-- Records supplied follows --

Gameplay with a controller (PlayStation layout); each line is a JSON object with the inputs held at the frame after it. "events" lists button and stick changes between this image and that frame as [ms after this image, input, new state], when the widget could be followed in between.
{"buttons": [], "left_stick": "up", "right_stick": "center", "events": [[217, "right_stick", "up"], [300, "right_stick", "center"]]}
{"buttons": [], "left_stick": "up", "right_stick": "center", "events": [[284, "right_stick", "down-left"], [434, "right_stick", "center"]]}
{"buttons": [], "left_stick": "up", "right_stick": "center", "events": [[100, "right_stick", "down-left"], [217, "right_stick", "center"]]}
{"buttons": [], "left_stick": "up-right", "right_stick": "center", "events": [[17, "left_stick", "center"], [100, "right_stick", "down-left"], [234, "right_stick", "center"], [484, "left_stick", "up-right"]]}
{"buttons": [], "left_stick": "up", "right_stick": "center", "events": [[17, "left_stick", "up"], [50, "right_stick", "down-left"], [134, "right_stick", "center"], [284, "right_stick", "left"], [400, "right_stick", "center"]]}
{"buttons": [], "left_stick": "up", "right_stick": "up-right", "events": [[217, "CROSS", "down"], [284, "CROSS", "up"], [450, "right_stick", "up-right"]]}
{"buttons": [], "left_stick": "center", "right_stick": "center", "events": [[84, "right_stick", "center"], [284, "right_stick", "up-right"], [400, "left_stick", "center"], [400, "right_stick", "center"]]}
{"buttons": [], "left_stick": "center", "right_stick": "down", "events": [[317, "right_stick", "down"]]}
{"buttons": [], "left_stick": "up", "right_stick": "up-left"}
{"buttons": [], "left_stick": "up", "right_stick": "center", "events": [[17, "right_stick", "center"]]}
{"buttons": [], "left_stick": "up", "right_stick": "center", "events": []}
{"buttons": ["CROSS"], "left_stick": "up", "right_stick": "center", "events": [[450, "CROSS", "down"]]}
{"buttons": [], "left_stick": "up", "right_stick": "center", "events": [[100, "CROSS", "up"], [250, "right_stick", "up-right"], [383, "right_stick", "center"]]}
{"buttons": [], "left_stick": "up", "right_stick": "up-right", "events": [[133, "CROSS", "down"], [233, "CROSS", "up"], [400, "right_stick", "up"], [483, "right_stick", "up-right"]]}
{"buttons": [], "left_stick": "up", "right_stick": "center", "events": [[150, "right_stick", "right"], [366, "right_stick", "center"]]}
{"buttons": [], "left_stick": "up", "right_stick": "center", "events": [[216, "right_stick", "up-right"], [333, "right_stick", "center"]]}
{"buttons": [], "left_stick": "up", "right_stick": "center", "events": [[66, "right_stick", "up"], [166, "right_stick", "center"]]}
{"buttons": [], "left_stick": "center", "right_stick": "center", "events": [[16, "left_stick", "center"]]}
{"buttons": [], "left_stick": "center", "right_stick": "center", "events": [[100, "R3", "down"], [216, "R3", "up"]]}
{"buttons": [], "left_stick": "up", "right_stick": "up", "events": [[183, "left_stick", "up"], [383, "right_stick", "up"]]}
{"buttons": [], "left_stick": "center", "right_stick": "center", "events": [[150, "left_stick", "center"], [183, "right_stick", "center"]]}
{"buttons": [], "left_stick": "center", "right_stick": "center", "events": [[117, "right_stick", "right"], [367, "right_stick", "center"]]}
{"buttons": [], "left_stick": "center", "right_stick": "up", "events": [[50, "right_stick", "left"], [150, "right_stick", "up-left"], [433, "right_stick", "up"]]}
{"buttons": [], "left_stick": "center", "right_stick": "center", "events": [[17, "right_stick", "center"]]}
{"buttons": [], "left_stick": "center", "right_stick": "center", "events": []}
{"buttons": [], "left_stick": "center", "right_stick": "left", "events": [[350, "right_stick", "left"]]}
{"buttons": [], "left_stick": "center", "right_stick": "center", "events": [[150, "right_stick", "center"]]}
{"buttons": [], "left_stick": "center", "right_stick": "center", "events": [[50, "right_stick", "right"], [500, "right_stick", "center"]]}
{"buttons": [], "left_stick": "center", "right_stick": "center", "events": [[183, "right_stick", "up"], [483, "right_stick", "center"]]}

-- Records supplied concluded --

## Aim of the task
The answer must be every line of the records above that holds the word "CROSS".

## Solution for this exercise
{"buttons": [], "left_stick": "up", "right_stick": "up-right", "events": [[217, "CROSS", "down"], [284, "CROSS", "up"], [450, "right_stick", "up-right"]]}
{"buttons": ["CROSS"], "left_stick": "up", "right_stick": "center", "events": [[450, "CROSS", "down"]]}
{"buttons": [], "left_stick": "up", "right_stick": "center", "events": [[100, "CROSS", "up"], [250, "right_stick", "up-right"], [383, "right_stick", "center"]]}
{"buttons": [], "left_stick": "up", "right_stick": "up-right", "events": [[133, "CROSS", "down"], [233, "CROSS", "up"], [400, "right_stick", "up"], [483, "right_stick", "up-right"]]}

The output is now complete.